Em alguns lugares com serviços de telemonitoramento, os custos médicos foram consideravelmente reduzidos, enquanto em outros houve aumento na qualidade de vida de pacientes crônicos. Há até regiões em que novos empregos têm sido criados. Em outras palavras, as fagulhas estão lá, mas nós não precisamos acender o fogo. É por isso que os participantes do EIP-AHA reúnem, dividem e compartilham evidências uns com os outros, fazem intercâmbio de boas práticas, energizam aqueles que recebem a mensagem e educam aqueles que não a têm. Essas muitas iniciativas já estão ajudando a melhorar a vida de milhões de europeus em um sentido prático.

Criar uma União Europeia amiga da idade é também sobre construir cidades mais inteligentes e “age-friendly”, onde é fácil circular, com casas e prédios que são mais sensíveis às necessidades das pessoas.

“Envelhecer não é um problema – é o oposto disso”

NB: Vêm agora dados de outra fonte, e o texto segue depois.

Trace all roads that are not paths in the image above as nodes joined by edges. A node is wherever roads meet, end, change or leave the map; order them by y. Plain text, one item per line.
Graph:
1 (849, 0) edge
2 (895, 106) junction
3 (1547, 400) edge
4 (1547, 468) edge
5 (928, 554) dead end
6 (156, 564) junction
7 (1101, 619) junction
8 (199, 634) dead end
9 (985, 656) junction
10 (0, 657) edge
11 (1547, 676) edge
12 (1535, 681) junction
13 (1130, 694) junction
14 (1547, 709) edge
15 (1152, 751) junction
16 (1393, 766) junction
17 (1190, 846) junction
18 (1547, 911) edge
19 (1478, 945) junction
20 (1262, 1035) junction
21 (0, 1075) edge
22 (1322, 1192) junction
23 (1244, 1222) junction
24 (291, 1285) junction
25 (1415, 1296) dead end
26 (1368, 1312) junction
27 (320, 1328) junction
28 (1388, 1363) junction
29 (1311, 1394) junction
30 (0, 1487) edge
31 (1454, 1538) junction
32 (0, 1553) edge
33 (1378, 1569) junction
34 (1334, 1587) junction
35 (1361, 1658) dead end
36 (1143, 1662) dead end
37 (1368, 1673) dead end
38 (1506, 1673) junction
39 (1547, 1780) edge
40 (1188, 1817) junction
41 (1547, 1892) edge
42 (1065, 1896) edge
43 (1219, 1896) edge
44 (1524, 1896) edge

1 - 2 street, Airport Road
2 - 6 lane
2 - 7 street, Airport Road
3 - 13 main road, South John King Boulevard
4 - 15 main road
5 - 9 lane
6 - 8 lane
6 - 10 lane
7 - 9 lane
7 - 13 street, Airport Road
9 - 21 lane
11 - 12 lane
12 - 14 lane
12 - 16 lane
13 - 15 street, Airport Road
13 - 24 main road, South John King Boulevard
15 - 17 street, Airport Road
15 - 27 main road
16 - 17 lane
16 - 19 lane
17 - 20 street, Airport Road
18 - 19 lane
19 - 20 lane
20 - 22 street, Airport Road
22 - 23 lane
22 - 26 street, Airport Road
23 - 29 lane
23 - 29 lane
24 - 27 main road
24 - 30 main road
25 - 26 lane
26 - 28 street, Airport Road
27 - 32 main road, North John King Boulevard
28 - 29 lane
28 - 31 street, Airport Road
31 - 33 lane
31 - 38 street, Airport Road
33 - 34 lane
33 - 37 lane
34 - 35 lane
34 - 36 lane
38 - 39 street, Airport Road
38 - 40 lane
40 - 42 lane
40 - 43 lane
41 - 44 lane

Esse é o tema de mais uma parceria europeia de inovação. E, é claro, precisamos de uma banda larga onipresente e rápida para tornar tudo isso possível. É por isso que, recentemente, apresentei a proposta de um mercado único para as telecomunicações.

Envelhecer não é um problema – é o oposto disso. Isso pode ser uma fonte de inovação e crescimento. Não é um custo crescente para ser cortado, mas uma oportunidade crescente de mercado para ser servido. Todos nós deveríamos nos beneficiar com isso. Vamos unir forças para tornar esse desafio global em uma fonte de inspiração e crescimento para todos.

Sobre a autora

Neelie Kroes foi ministra na Holanda, trabalhou no conselho de diversas companhias e se tornou presidente da Nyenrode University. Em 2004, tornou-se comissária de concorrência da União Europeia e, em 2010, vice-presidente da comissão responsável pela agenda digital.